The Royal London One-Day Cup took place between April and July, with the eighteen counties organised into two regional groups. Nottinghamshire and Surrey advanced to the final, with Nottinghamshire winning the title.

===NatWest t20 Blast===

The T20 Blast took place between July and September, with the eighteen counties organised into two regional groups. Nottinghamshire beat Warwickshire in the final to claim their second title of the season.

===Women's County Championship===

The Women's County Championship was won by Lancashire, the county's first Championship title. The runners-up were Yorkshire. The season was the first with a changed format of three divisions with Division Three split into four geographic groups, replacing the previous system of four divisions.

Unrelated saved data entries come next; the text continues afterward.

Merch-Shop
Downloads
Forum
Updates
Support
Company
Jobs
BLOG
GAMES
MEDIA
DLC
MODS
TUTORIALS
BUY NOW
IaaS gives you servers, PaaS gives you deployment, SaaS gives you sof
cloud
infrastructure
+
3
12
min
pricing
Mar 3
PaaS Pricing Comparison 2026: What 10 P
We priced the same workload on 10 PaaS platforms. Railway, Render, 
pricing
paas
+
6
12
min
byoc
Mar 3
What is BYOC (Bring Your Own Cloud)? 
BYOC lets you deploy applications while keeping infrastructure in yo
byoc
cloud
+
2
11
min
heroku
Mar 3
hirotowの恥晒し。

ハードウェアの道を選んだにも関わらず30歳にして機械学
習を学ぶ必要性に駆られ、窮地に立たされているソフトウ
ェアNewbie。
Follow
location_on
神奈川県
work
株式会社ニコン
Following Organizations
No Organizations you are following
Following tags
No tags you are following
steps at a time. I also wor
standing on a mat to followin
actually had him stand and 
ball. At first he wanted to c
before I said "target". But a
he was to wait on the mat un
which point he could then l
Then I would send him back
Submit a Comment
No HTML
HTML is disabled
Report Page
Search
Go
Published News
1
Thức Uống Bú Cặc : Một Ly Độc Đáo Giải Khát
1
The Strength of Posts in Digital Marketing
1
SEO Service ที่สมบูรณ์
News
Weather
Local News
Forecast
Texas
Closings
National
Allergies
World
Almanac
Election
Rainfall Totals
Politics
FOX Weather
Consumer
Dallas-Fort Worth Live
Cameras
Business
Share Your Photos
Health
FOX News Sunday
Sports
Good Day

===Women's Twenty20 Cup===

The Women's Twenty20 Cup was won by Lancashire, the county's first Twenty20 title. Middlesex finished as runners-up.

===Women's Cricket Super League===

The second edition of the Women's Cricket Super League took place in August and September. The final was a repeat of the previous season, but this time Western Storm beat defending champions Southern Vipers by 7 wickets.

===Minor Counties Championship===

The 3-day Minor Counties Championship ended in August, with Berkshire beating Lincolnshire in the final. Berkshire also won the 50-over MCCA Knockout Trophy.